1) Toronto 1986: The act of faith in St. Paul: (Gal. 2, 20): “He first present the external events surrounding his vocation and the subsequent direction of his life. Finally, however, this one phrase, like a sudden bolt of lightning, reveals in it light the inner event which took place in those outer events and which lies at their very foundation. This inner event is at the one and the same time wholly personal and wholly objective. It is an individual experience in the highest degree, yet it declares what the essence of Christianity is for everyone. To explain it as meaning that becoming and being a Christian rest on conversion would still be much too weak a way of putting things. This is not to deny that such an interpretation is indeed aiming in the right direction, but the point is that conversion in the Pauline sense is something much more radical than, say, the revision of a few opinions and attitudes. It is a death-event (my bold). In other words, it is an exchange of the old subject standing in itself. It is snatched away from itself and fitted into a new subject. The ‘I’ is not simply submerged, but it must really release its grip on itself in order then to receive itself anew in and together with a greater ‘I.’
In the Letter to the Galatians, the fundamental intuition about the nature of conversion – that it is the surrender of the old isolated subjectivity of the ‘I’ in order to find oneself within the unity of a new subject, which bursts the limits of the ‘I,’ thus making possible contact with the ground of all reality. .. Paul, with the help of the antithesis between the law and the promise, is pursuing the question whether man can, as it were, create himself on his own or whether he must receive himself as a gift. While doing so, he emphasizes quite vigorously that the promise was issued only in the singular. It is intended not for a mass of juxtaposed subjects, but to ‘the offspring of Abraham’ in the singular (Gal. 3. 16). There is only one bearer of the promise, outside of which is the chaotic world of self-realization where men compete with one another and desire to compete with God but succeed merely in working right past their true hope… ‘For as many of you as have been baptized into Christ have put on Christ. There is no longer Jew or Greek, there is not longer slave or free, there is no longer male or female, for you are all one in Christ Jesus. And if you are Christ’s, then you are Abraham’s offspring, heirs according to the promise (Gal. 3, 27 – 29). Ir is important to take notice of the fact that Paul does not say, ‘You are one thing,’ but one man.’ You have become a new singular subject together with Christ and i, in consequent – through the amalgamation of subject – find yourselves within the purview of the promise.” (J.Ratzinger, “The Spiritual Basis and Ecclesial Identity of Theology” in The Nature and Mission of Theology, Ignatius (1995) 50-52.

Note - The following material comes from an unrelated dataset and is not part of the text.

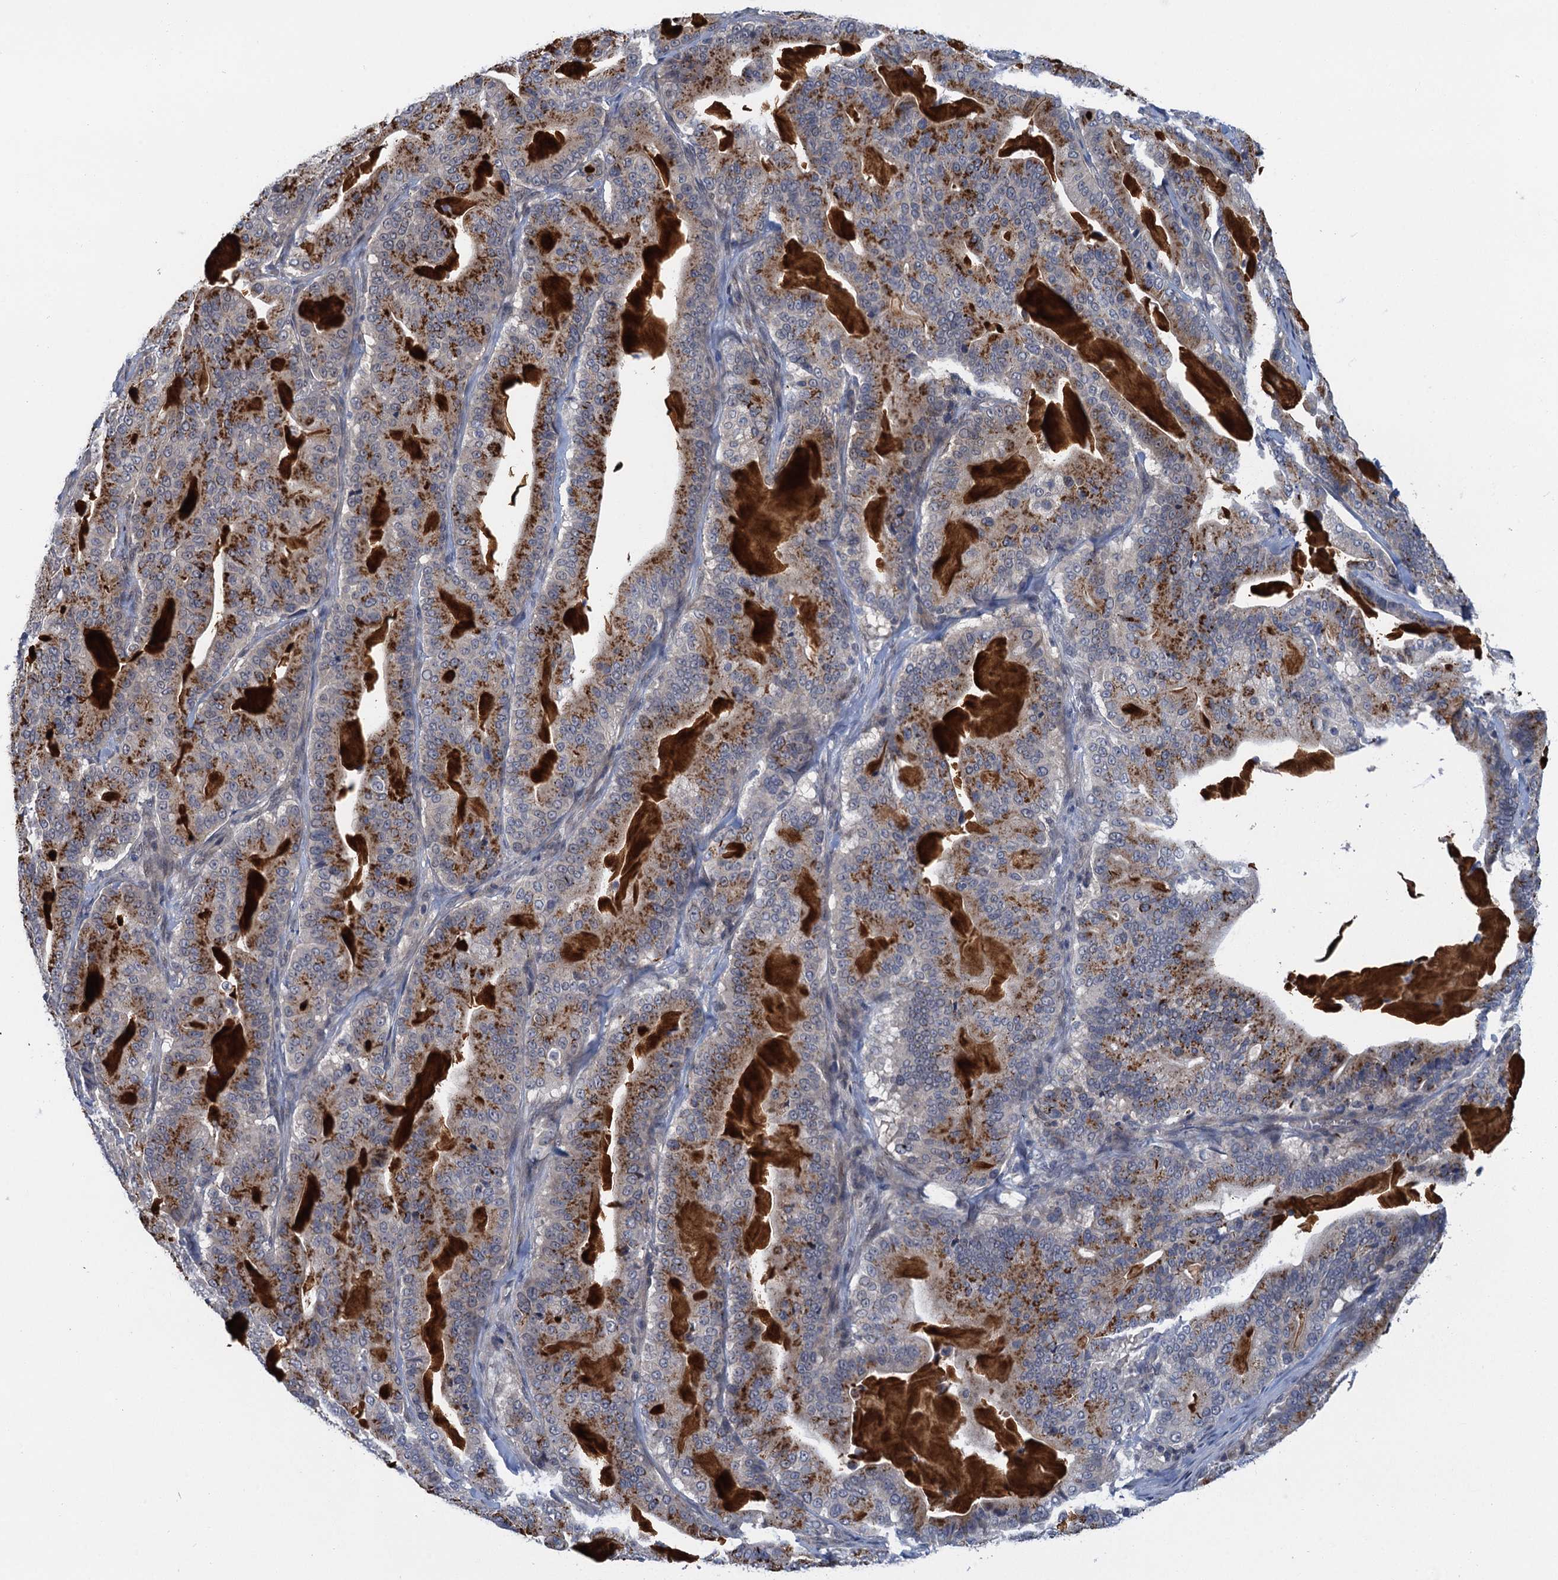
{"staining": {"intensity": "moderate", "quantity": ">75%", "location": "cytoplasmic/membranous"}, "tissue": "pancreatic cancer", "cell_type": "Tumor cells", "image_type": "cancer", "snomed": [{"axis": "morphology", "description": "Adenocarcinoma, NOS"}, {"axis": "topography", "description": "Pancreas"}], "caption": "Immunohistochemistry of human pancreatic cancer displays medium levels of moderate cytoplasmic/membranous staining in approximately >75% of tumor cells.", "gene": "MRFAP1", "patient": {"sex": "male", "age": 63}}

In the light of the above, consider: scripture and tradition are not “Revelation” but only the Person of Christ – He has to be received in an experience: Ratzinger: “Here, ‘revelation’ is always a concept denoting an act. The word refers to the act in which God shows himself, not to the objectified result of this act (which is SS and Tradition) Because this is so, the receiving subject is always also a part of the concept of ‘revelation.’ Where there is no one to perceive ‘revelation,’; no re-vel-ation has occurred, because no veil has been removed.” (J. Ratzinger, “Milestones…” p. 108.
I have two more but I’m too tired: 1) “What Does the Church Believe?” in The Catholic World Report, March 1993, pp. 26 – 28, 58-59.; 2) “And Marxism Gave Birth to …. Nihilism.” CWR January 1993 pp. 52- 55.